Já aqui escrevi que o Governo tinha toda a vantagem em manter o melhor entendimento possível com o PS. Por um lado, isso permitiria diminuir o nível de conflitualidade social; por outro, reforçaria o peso do País junto de quem nos está a emprestar dinheiro. Quanto mais alargado for o arco da concertação em torno das políticas, maior é a confiança quanto à sua aplicação. Mas se um bom relacionamento institucional e político com os socialistas teria consequências extremamente positivas para o País, além de facilitar a vida ao Executivo, por maioria de razão deveria interessar ao PSD. E percebe-se porquê. Primeiro, porque dificultava a vida de todos quantos no PS manobram junto da direcção de Seguro para que este se distancie cada vez mais ou mesmo rompa com o memorando assinado com a troika; depois, porque ajudava a suavizar os efeitos colaterais que a austeridade está a provocar junto do seu eleitorado mais social-democrata, efeitos esses bem visíveis na descida dos laranjas nas sondagens.
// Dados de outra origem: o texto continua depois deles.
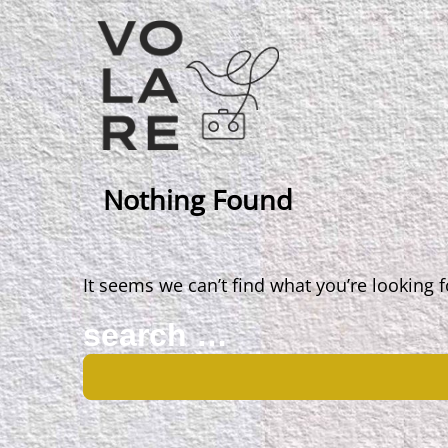
Main
Navigation
Nothing Found
It seems we can’t find what you’re looking 
Search
for:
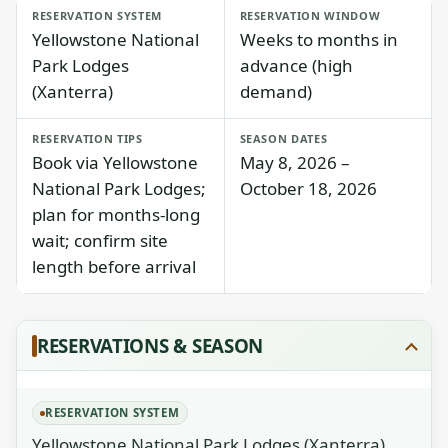
RESERVATION SYSTEM
RESERVATION WINDOW
Yellowstone National
Weeks to months in
Park Lodges
advance (high
(Xanterra)
demand)
RESERVATION TIPS
SEASON DATES
Book via Yellowstone
May 8, 2026 –
National Park Lodges;
October 18, 2026
plan for months-long
wait; confirm site
length before arrival
RESERVATIONS & SEASON
RESERVATION SYSTEM
Yellowstone National Park Lodges (Xanterra)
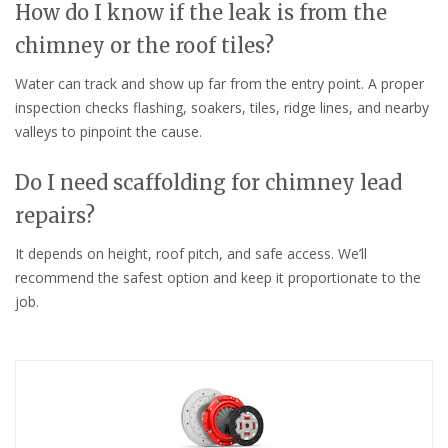
How do I know if the leak is from the
chimney or the roof tiles?
Water can track and show up far from the entry point. A proper
inspection checks flashing, soakers, tiles, ridge lines, and nearby
valleys to pinpoint the cause.
Do I need scaffolding for chimney lead
repairs?
It depends on height, roof pitch, and safe access. We’ll
recommend the safest option and keep it proportionate to the
job.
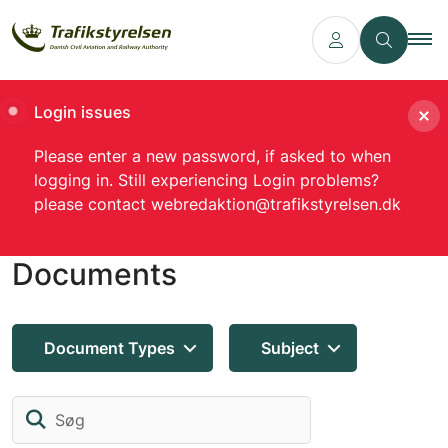
Login issues
Please enter a new password, if asked to when
logging in. Still experiencing Login problems?
please contact webredaktion@trafikstyrelsen.dk
Documents
Document Types
Subject
Søg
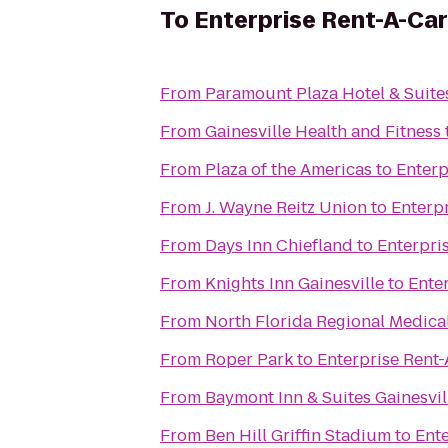
To
Enterprise Rent-A-Car
From
Paramount Plaza Hotel & Suite
From
Gainesville Health and Fitness
From
Plaza of the Americas
to
Enterp
From
J. Wayne Reitz Union
to
Enterp
From
Days Inn Chiefland
to
Enterpri
From
Knights Inn Gainesville
to
Ente
From
North Florida Regional Medica
From
Roper Park
to
Enterprise Rent
From
Baymont Inn & Suites Gainesvil
From
Ben Hill Griffin Stadium
to
Ente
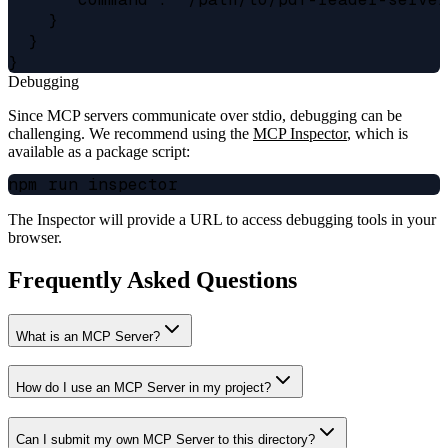
    }

  }

Debugging
Since MCP servers communicate over stdio, debugging can be
challenging. We recommend using the
MCP Inspector
, which is
available as a package script:
The Inspector will provide a URL to access debugging tools in your
browser.
Frequently Asked Questions
What is an MCP Server?
How do I use an MCP Server in my project?
Can I submit my own MCP Server to this directory?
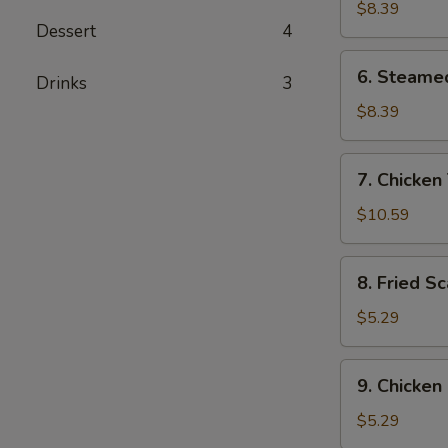
Dumplings
$8.39
Dessert
4
(8)
6.
6. Steame
Drinks
3
Steamed
Dumplings
$8.39
(8)
7.
7. Chicken 
Chicken
Teriyaki
$10.59
(4)
8.
8. Fried Sc
Fried
Scallops
$5.29
(8)
9.
9. Chicken
Chicken
Nuggets
$5.29
(10)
Tudo isto é tão óbvio que não se consegue entender esta insistência da direcção do PSD em agir com a inteligência de um camião desgovernado. Deslumbrados pelo poder e muito mal preparados para o exercer, pese embora o facto de muitos nunca terem feito outra coisa na vida, o certo é que esta prática do agir sem dar cavaco a ninguém começa a ter consequências devastadoras na coligação. Os episódios de mal-estar multiplicam-se e não há dúvidas de que o dr. Portas, como quem não quer a coisa, vai dando todos os dias surpreendentes lições de como fazer política ao dr. Passos. A regra é nunca desperdiçar um momento em que se pode distanciar do seu parceiro e isso tanto pode acontecer face a medidas muito concretas (como é o caso do pacote autárquico) como perante meros cenários (a extensão aos privados do corte de um dos subsídios para colmatar os efeitos da decisão do Tribunal Constitucional), ou sob o pretexto de uma questão de forma (ser um consultor do Governo, António Borges, a revelar o que está em cima da mesa para a RTP). Aí, o líder centrista manda avançar os seus peões que ora mostram surpresa ora se debatem entre a irritação ou a crítica severa de quem, definitivamente, deseja fazer esquecer o seu protagonismo no filme. À medida que as dificuldades aumentam, o CDS quer parecer mais fora do que dentro da coligação num enredo déjà vu de outros carnavais. Um dia virá reivindicar (apenas) o melhor legado desta parceria, o que também já não é novo. Enquanto isso, Passos e sus muchachos, cada vez mais isolados, seguem no camião desgovernado a caminho do precipício.
Quando a austeridade asfixia a economia, é fundamental saber fazer política, estúpidos!